Graco MyRide 65 has no side impact protection? That sounds a little concerning to me. I was about to buy this car seat (again) tomorrow, but now I'm unsure.

We have owned this car seat for over a year, but it now needs to be replaced after the airport did a great job beating it up. Ugh! We have really liked it and, although a small thing, have really liked the TWO cup holders located right on the seat. DD can put toys, food, and drinks in them and reach them easily. This is one of the biggest reasons I want to purchase this seat again. I don't like the cup holders that hang off the side taking up some additional space in the back seat (passengers already barely fit beside seat in the back) and look harder for DD to access.

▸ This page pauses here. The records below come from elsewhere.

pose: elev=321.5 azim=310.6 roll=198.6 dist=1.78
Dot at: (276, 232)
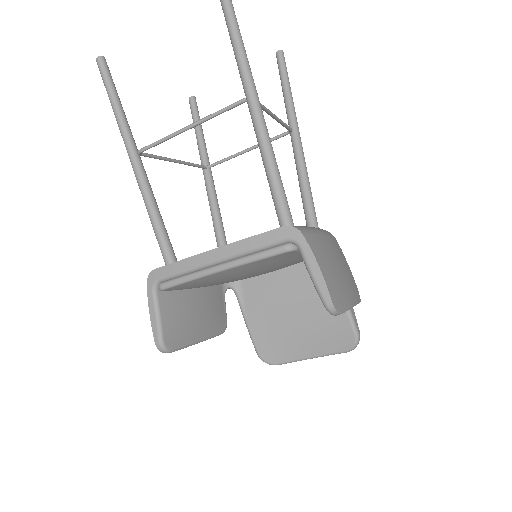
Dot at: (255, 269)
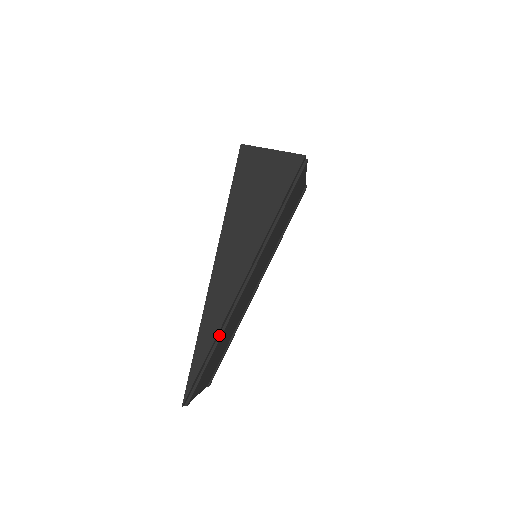
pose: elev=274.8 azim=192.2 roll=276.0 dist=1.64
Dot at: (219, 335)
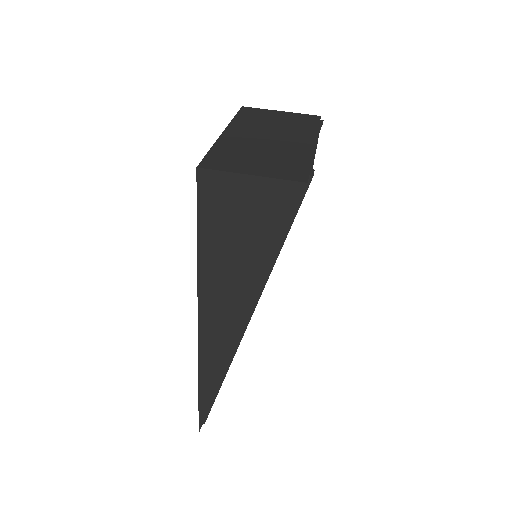
Dot at: occluded
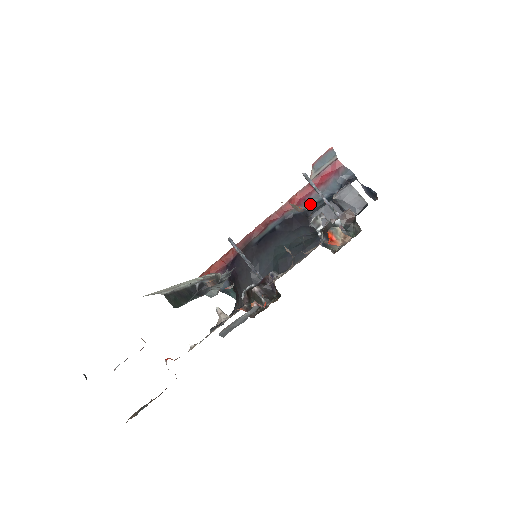
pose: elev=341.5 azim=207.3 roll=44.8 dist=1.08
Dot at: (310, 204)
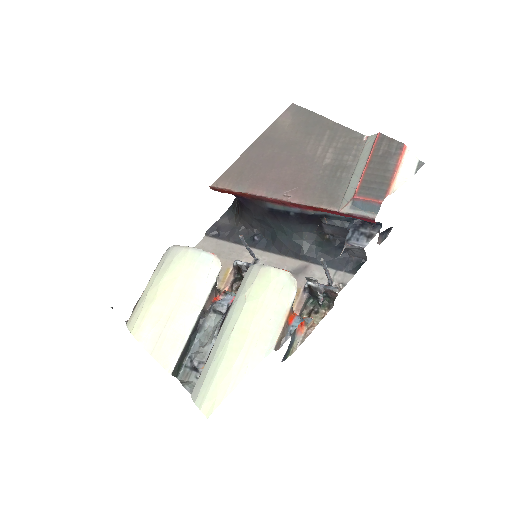
Dot at: (331, 214)
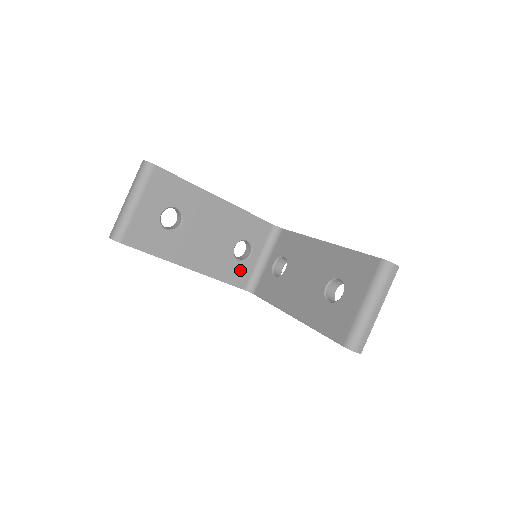
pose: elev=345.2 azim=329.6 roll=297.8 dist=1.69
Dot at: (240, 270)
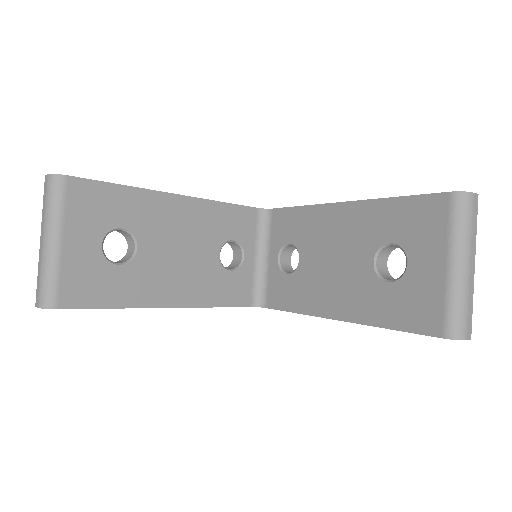
Dot at: (237, 283)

BUT, no side impact protection? Does this sound right to you? Should I find another seat? How concerning is that fact? Everything else about the seat we have liked.


----------



## DahliaRW (Apr 16, 2005)

There are no federal mandates for SIP. There is no way to certify if a seat does or does not have it. As far as the MR, it has very deep sides, which, IMO, is SIP. Also, rfing is the best SIP there is.


----------



## Maedze (Dec 16, 2008)

Side impact protection is provided de facto by the following things:

1. 5 point harness

2. Rear facing position

3. Deep shell or head wings

4. Some method of energy absorption (EPS/EPP foam or a flexible shell)

There are no standards for side impact protection.

It concerns me that you mentioned the airport beating the seat up. 1. You should never, ever check a seat. We consider seats 'crashed' once that has happened. 2. All children should be IN their seats on the plane.


----------



## rinap (Jul 25, 2011)

Does this include gate checking? Can you get me more data on why you shouldn't have lap children on airplanes? My last data said that it was safer than driving to one's destination (though most of our trips couldn't be replaced by driving)


----------



## Renaissance31 (Jun 19, 2012)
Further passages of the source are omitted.